Exercise:
For each line in the material below that holds "informatie", copy that line.

[Data — start]

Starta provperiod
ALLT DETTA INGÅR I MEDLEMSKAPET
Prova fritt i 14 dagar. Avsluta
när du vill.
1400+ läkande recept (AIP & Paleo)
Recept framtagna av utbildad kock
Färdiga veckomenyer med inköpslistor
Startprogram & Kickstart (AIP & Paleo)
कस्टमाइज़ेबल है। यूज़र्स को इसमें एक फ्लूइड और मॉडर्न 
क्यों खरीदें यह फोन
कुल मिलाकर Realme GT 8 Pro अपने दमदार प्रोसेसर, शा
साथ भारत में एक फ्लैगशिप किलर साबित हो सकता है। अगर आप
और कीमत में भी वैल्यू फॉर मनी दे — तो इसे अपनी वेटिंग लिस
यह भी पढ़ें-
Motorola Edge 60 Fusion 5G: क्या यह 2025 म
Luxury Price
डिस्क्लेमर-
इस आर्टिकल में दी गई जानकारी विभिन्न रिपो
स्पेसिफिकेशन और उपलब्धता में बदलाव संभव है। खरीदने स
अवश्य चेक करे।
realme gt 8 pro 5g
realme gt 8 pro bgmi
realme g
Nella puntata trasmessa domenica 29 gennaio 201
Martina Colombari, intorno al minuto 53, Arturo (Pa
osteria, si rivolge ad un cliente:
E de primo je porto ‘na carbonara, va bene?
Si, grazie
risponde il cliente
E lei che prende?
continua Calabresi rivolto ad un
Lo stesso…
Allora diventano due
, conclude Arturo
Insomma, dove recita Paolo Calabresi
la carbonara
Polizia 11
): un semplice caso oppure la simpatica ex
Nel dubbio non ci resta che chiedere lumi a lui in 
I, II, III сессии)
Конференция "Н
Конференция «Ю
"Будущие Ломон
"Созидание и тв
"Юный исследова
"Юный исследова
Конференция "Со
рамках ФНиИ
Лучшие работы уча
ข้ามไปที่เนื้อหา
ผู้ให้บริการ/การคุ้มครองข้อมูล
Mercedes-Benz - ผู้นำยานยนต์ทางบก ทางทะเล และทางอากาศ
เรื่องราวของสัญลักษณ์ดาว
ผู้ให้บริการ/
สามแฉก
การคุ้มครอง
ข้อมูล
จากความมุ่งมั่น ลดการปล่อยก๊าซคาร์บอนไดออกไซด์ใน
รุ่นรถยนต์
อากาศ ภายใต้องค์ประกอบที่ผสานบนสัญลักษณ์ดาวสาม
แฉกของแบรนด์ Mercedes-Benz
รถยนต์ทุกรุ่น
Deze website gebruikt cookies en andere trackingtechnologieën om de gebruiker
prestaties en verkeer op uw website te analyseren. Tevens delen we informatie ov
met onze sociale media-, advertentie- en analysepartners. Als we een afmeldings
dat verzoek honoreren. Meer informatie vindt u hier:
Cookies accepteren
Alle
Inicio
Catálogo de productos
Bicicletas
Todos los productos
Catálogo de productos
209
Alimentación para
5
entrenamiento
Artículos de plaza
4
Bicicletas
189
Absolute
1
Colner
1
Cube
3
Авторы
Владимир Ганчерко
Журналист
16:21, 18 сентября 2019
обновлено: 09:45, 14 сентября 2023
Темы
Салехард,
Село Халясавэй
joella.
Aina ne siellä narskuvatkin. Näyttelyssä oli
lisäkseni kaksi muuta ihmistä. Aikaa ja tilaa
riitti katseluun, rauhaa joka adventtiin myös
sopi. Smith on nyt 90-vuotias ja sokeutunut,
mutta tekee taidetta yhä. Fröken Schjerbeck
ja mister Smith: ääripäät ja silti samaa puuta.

[Data — finish]

Solved exercise:
prestaties en verkeer op uw website te analyseren. Tevens delen we informatie ov
dat verzoek honoreren. Meer informatie vindt u hier:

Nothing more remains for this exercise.